Climate data for McCamey, Texas, 1991–2020 normals, extremes 1932–present
| Month | Jan | Feb | Mar | Apr | May | Jun | Jul | Aug | Sep | Oct | Nov | Dec | Year |
| Record high °F (°C) | 88 (31) | 94 (34) | 100 (38) | 105 (41) | 109 (43) | 113 (45) | 112 (44) | 113 (45) | 108 (42) | 103 (39) | 93 (34) | 91 (33) | 113 (45) |
| Mean maximum °F (°C) | 79.9 (26.6) | 84.3 (29.1) | 90.9 (32.7) | 96.2 (35.7) | 102.3 (39.1) | 105.3 (40.7) | 104.2 (40.1) | 102.6 (39.2) | 99.5 (37.5) | 94.8 (34.9) | 84.9 (29.4) | 79.4 (26.3) | 107.2 (41.8) |
| Mean daily maximum °F (°C) | 60.5 (15.8) | 65.8 (18.8) | 74.2 (23.4) | 82.3 (27.9) | 89.8 (32.1) | 95.5 (35.3) | 96.3 (35.7) | 95.9 (35.5) | 89.5 (31.9) | 80.8 (27.1) | 69.6 (20.9) | 61.4 (16.3) | 80.1 (26.7) |
| Daily mean °F (°C) | 46.7 (8.2) | 51.5 (10.8) | 59.4 (15.2) | 67.6 (19.8) | 76.3 (24.6) | 83.2 (28.4) | 84.8 (29.3) | 84.3 (29.1) | 77.6 (25.3) | 68.1 (20.1) | 56.0 (13.3) | 47.8 (8.8) | 66.9 (19.4) |
| Mean daily minimum °F (°C) | 32.8 (0.4) | 37.2 (2.9) | 44.6 (7.0) | 53.0 (11.7) | 62.8 (17.1) | 70.9 (21.6) | 73.3 (22.9) | 72.7 (22.6) | 65.7 (18.7) | 55.3 (12.9) | 42.5 (5.8) | 34.1 (1.2) | 53.7 (12.1) |
| Mean minimum °F (°C) | 20.7 (−6.3) | 24.1 (−4.4) | 29.2 (−1.6) | 36.6 (2.6) | 47.5 (8.6) | 61.9 (16.6) | 66.8 (19.3) | 65.4 (18.6) | 53.1 (11.7) | 37.6 (3.1) | 26.5 (−3.1) | 21.0 (−6.1) | 16.8 (−8.4) |
| Record low °F (°C) | −2 (−19) | −1 (−18) | 12 (−11) | 26 (−3) | 33 (1) | 44 (7) | 60 (16) | 55 (13) | 38 (3) | 22 (−6) | 12 (−11) | 6 (−14) | −2 (−19) |
| Average precipitation inches (mm) | 0.69 (18) | 0.55 (14) | 0.86 (22) | 1.08 (27) | 1.26 (32) | 2.11 (54) | 1.69 (43) | 1.88 (48) | 1.81 (46) | 1.42 (36) | 0.82 (21) | 0.65 (17) | 14.82 (378) |
| Average snowfall inches (cm) | 0.2 (0.51) | 0.0 (0.0) | 0.0 (0.0) | 0.0 (0.0) | 0.0 (0.0) | 0.0 (0.0) | 0.0 (0.0) | 0.0 (0.0) | 0.0 (0.0) | 0.0 (0.0) | 0.3 (0.76) | 0.6 (1.5) | 1.1 (2.77) |
| Average precipitation days (≥ 0.01 in) | 3.2 | 2.6 | 2.9 | 2.3 | 4.0 | 3.2 | 3.7 | 4.2 | 4.0 | 3.3 | 2.1 | 2.5 | 38.0 |
| Average snowy days (≥ 0.1 in) | 0.2 | 0.0 | 0.0 | 0.0 | 0.0 | 0.0 | 0.0 | 0.0 | 0.0 | 0.0 | 0.1 | 0.1 | 0.4 |
Source 1: NOAA
Source 2: National Weather Service

==Education==
The City of McCamey is served by the McCamey Independent School District.

== Transportation ==

=== Intercity bus ===
McCamey is served by All Aboard America!'s twice daily route between Midland International Air and Space Port and Presidio, with intermediate stops at Odessa, Crane, Ft.
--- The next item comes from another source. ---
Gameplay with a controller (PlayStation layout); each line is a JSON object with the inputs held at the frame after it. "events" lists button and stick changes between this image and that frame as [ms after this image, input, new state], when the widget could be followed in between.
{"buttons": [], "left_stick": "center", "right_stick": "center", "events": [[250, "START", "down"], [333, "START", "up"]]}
Stockton, Alpine, and Marfa.

==Notable people==
- Gary Gilmore, first person executed in the United States after capital punishment was reinstated in 1976, was born in McCamey on December 4, 1940.
- Jill Jackson, Ray Hildebrand's partner in the 1960s duo Paul & Paula, was born in McCamey on May 20, 1942. Their 1963 hit song called "Hey Paula" reached number one on the Billboard Top 40 charts
- Bill Keffer, Republican member of the Texas House of Representatives from District 107 from 2003 to 2007; Dallas lawyer born in McCamey in 1958; brother of former state Representative Jim Keffer
- Dan Seals, country singer/musician, is also known as "England Dan", half of the soft rock duo England Dan & John Ford Coley. Born February 8, 1948, in McCamey, he died March 25, 2009, of mantle cell lymphoma (aged 61) in Nashville, Tennessee.